The search drew unusual attention across the North Shore because it mixed a clear starting point with very few hard answers. Police had a time, a place and a clothing description. They said Kritis-Garip was about 5 feet 7 inches tall, weighed about 140 pounds, and was last seen wearing black pants and a black jacket with a fur collar. Her family described her as disoriented and frightened, but not dangerous, a description that added urgency for volunteers who checked quiet corners of the community where someone might shelter from view. Flyers circulated through Oyster Bay, East Norwich and nearby towns. Social media groups organized updates, search zones and emotional appeals. A fundraiser was set up to help pay for a licensed private investigator and search expenses. By the time her body was identified, the case had already become a deeply local story, followed in real time by neighbors scanning camera footage, watching marsh edges and waiting for any sign that she might still be found alive.

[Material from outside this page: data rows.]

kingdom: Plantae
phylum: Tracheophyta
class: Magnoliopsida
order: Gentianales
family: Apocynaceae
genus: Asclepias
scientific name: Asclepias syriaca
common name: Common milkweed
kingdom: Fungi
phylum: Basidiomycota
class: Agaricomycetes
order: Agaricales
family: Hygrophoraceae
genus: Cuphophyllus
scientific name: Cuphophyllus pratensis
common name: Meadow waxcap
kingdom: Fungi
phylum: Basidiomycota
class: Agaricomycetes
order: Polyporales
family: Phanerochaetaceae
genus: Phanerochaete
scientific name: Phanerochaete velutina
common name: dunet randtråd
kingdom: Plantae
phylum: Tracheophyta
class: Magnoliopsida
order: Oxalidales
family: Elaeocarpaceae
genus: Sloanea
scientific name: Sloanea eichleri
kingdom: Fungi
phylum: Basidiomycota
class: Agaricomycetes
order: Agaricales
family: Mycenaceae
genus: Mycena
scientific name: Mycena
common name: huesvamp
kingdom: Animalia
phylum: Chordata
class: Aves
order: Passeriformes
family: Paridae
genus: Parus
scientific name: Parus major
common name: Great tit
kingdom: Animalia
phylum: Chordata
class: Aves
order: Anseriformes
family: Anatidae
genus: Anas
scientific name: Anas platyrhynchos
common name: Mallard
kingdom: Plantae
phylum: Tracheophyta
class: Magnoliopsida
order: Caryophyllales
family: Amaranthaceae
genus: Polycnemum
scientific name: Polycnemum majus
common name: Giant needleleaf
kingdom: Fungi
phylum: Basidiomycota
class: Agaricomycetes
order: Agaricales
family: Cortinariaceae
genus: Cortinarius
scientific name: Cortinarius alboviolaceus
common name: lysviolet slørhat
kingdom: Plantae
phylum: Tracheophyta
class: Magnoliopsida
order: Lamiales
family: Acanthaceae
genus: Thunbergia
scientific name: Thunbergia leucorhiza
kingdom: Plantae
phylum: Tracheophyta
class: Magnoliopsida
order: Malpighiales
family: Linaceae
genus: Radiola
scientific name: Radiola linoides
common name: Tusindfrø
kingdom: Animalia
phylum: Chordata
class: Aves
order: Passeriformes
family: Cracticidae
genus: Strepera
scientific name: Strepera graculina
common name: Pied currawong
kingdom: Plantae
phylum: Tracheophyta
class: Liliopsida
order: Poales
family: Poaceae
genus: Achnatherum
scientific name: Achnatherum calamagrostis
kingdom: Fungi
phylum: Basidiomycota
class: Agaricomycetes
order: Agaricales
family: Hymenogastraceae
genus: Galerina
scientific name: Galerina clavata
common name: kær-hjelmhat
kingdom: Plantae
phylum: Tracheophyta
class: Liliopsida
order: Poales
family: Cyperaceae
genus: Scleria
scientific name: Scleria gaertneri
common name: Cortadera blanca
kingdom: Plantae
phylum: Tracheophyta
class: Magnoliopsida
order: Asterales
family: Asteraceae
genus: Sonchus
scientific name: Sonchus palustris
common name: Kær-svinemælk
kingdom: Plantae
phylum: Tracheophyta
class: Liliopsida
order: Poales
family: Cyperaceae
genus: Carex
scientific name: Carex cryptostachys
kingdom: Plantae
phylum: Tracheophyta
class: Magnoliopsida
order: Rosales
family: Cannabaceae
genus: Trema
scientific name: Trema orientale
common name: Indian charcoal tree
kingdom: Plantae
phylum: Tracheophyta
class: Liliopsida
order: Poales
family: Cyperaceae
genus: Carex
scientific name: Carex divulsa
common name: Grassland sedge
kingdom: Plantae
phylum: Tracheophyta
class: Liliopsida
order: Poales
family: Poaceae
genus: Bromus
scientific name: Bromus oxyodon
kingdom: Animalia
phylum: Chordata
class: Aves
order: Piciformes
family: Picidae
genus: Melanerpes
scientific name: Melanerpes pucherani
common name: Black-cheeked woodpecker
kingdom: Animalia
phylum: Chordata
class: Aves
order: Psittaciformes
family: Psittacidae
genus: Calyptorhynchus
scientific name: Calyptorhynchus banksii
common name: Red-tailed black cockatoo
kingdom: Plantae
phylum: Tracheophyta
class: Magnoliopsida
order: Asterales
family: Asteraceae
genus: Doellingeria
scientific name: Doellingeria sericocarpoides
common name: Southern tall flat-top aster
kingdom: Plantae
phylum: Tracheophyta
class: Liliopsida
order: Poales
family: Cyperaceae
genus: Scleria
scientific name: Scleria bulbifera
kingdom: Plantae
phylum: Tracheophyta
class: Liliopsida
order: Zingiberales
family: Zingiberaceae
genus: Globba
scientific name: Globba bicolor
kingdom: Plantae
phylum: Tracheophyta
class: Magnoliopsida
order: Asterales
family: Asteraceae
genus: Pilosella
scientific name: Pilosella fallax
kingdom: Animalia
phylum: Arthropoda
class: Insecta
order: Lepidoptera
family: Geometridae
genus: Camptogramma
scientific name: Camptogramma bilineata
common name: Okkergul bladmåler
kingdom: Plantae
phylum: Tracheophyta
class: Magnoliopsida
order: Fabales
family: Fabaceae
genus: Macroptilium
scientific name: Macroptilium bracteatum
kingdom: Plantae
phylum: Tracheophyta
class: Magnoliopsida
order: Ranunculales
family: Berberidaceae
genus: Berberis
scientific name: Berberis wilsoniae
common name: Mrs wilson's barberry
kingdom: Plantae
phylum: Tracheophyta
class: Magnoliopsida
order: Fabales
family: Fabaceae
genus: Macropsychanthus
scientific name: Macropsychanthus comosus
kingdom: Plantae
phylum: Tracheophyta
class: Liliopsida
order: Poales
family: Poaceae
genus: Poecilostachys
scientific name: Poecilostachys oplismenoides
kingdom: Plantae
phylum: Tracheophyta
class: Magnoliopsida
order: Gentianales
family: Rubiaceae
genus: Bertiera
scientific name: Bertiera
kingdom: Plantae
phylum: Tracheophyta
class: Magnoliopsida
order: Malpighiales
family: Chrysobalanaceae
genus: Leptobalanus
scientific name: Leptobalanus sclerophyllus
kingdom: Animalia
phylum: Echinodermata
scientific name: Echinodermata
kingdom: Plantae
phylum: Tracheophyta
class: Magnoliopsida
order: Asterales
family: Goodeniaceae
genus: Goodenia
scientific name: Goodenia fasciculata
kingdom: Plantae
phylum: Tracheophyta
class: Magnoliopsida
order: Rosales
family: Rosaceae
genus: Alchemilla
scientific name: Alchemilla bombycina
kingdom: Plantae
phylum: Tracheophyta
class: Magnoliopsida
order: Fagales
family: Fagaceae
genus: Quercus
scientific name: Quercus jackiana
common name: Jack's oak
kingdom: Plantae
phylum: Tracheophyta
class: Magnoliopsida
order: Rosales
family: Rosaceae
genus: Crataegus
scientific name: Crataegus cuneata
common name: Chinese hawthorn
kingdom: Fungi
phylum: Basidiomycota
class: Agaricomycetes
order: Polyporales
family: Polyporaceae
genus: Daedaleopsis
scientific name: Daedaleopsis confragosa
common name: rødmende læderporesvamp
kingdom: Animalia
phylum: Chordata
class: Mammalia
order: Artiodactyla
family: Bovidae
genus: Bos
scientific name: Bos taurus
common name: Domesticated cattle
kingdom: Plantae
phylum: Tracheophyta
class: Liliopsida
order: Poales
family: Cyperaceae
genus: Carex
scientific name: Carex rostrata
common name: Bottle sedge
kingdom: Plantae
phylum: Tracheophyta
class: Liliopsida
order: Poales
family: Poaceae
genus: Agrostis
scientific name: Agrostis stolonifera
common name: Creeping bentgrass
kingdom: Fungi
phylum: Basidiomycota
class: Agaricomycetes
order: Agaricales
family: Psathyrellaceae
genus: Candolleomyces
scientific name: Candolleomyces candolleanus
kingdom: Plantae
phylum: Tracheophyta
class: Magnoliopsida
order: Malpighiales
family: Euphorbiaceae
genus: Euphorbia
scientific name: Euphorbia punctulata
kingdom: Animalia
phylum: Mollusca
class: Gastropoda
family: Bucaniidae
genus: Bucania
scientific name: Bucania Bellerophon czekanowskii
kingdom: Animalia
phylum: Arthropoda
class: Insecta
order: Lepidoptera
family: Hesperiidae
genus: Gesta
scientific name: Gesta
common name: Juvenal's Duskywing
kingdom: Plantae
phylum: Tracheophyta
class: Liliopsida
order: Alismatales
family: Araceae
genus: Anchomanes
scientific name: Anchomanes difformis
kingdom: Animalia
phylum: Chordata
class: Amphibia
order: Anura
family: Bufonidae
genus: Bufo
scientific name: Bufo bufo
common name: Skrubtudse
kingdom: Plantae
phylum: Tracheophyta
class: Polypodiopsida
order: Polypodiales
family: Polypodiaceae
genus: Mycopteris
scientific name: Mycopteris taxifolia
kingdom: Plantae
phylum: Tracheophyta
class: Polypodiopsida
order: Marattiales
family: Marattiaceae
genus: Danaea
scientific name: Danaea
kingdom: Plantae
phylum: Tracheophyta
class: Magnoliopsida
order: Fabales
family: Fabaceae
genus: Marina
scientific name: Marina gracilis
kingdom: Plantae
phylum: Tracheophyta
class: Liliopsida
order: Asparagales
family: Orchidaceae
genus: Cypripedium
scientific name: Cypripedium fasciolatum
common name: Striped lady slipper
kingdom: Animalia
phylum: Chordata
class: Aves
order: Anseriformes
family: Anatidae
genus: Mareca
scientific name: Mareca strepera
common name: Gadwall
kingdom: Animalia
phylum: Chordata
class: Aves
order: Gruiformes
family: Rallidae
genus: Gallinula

The case changed again on April 13, when Suffolk County police received a 911 call at about 7:45 p.m. reporting a body floating in the Long Island Sound off Lloyd Harbor Road. Officers recovered a woman from the water, but at first they did not identify her or say whether the recovery was tied to any open missing-person case. The Suffolk police Homicide Squad took the lead while investigators waited for confirmation from the medical examiner. Two days later, on April 15, police publicly identified the woman as Kritis-Garip. Detectives then said they believe the death appears non-criminal in nature, but they did not release an official cause of death or explain how long she had been in the water. No charges have been announced, and none appear imminent. The next formal step is the medical examiner’s ruling, which is expected to answer at least part of what happened while detectives continue to review the timeline from Oyster Bay to Lloyd Harbor.
For relatives, the identification brought an end they had feared but had spent weeks trying to avoid. In a public message after police named her, Niko Kritis said, “The search for my sister has come to a close.” He called Brittany Kritis-Garip “a light in the lives of everyone she met” and thanked the many people who shared posts, searched neighborhoods and stood with the family during the monthlong effort. Local reaction reflected the same shift from urgency to mourning. Neighbors who had checked sheds, garages and shoreline paths during the search posted condolences instead of tips. Community members who had tracked each new development, from the missing-person alert to the discovery of the wallet, now faced the harder fact that the search had ended in recovery, not rescue. The family has asked for privacy as they begin mourning, while investigators continue to sort through the long stretch of time between her last known sighting and the moment officers found her in the Sound.
As of Wednesday night, police had not released autopsy findings or said how Kritis-Garip entered the water. The case now stands at a narrow but important point: her identity is known, the search is over, and the next public milestone is the medical examiner’s determination on the cause of death.
Author note: Last updated April 16, 2026.